Die ersten Zeichen rheumatischer Entzündungen am Fuß können Gelenkschwellungen, insbesondere am oberen Sprunggelenk sowie in den Zehengrundgelenken, sein. An extraartikulären Manifestationen sind häufig die retromalleolären Sehnenscheiden betroffen. Als klinisches Bild zeigt sich hier ein Verstreichen der paraachillären Gruben. Bursitiden zeigen sich vor allem unter den Mittelfußknochenköpfchen I–V sowie unter der Basis des V. Mittelfußknochens.
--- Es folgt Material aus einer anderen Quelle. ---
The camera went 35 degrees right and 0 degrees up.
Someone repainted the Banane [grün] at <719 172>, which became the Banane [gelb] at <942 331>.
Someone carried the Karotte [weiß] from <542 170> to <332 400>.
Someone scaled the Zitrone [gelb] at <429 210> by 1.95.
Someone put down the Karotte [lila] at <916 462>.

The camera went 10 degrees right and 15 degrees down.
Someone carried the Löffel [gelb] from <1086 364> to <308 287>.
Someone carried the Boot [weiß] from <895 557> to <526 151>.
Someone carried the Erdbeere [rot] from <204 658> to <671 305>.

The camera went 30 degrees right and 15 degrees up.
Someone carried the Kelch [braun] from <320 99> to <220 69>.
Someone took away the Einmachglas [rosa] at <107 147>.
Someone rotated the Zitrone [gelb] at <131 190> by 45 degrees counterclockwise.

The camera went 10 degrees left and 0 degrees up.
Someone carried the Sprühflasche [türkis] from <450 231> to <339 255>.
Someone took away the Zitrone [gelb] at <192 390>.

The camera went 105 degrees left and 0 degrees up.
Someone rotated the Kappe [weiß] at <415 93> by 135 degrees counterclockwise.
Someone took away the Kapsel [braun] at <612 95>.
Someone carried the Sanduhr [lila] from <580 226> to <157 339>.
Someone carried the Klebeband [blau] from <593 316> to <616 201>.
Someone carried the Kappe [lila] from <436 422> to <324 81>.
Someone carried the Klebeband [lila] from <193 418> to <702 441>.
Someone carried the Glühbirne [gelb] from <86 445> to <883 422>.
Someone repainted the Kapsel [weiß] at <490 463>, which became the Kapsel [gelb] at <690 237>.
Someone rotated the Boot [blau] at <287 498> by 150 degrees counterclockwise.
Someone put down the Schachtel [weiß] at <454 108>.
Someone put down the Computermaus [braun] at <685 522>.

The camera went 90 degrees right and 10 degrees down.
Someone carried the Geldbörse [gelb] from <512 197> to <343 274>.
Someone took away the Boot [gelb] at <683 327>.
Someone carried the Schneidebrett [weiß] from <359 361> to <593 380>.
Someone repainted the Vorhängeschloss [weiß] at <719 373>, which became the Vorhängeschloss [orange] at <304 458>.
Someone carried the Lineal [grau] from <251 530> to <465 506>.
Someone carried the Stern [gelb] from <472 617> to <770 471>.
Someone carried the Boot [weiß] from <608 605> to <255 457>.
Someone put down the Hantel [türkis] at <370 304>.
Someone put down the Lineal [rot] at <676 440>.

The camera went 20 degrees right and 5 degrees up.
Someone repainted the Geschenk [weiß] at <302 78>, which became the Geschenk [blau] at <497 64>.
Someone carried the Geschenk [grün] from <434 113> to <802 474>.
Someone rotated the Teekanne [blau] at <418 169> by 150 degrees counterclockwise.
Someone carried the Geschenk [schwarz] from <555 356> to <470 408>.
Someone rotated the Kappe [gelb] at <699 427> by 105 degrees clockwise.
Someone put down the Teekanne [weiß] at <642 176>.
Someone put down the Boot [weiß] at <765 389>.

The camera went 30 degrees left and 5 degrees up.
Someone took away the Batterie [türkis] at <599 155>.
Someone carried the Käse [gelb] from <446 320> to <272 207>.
Diese können sehr große Ausmaße annehmen. Die plantaren Bursitiden im Vorfuß führen zu einer Destruktion des Subkutangewebes, welches dann als natürliche Polsterung der Mittelfußknochenköpfchen nicht mehr zur Verfügung steht. Das Subkutangewebe an der Fußsohle und in der Handfläche hat eine besondere septierte Struktur. Die Haut der Palma und Planta ist daher weniger verschieblich, als die Haut an andere Körperregionen. So kann die Haut beispielsweise am Unterarm und -schenkel erheblich verschoben werden, während dies in der Handfläche und Fußsohle nicht möglich ist. Nur ein sehr festes Unterhautfettgewebe ermöglicht einen sicheren Stand. Patienten nach Lappendeckungen an der Planta versuchen diese Region nicht zu belasten, da sich diese aufgrund der Instabilität der Kutis und Subkutis nicht stabil anfühlt, sie haben das Gefühl „auf dem Lappen zu schwimmen“ [8]. Darüber hinaus dient das septierte sehr feste Fettgewebe als Puffer und Druckverteiler für das Fußskelett. Neben der Zerstörung der Subkutis werden auch die plantaren Platten der Grundgelenke der Zehen durch die Bursen von plantar und die Arthritis von dorsal ausgedünnt und schließlich durchwandert. Es kommt zur Defektruptur mit plantarer Instabilität in den Zehengrundgelenken, welche letztendlich zu dorsalen Luxationen der Zehengrundglieder führen.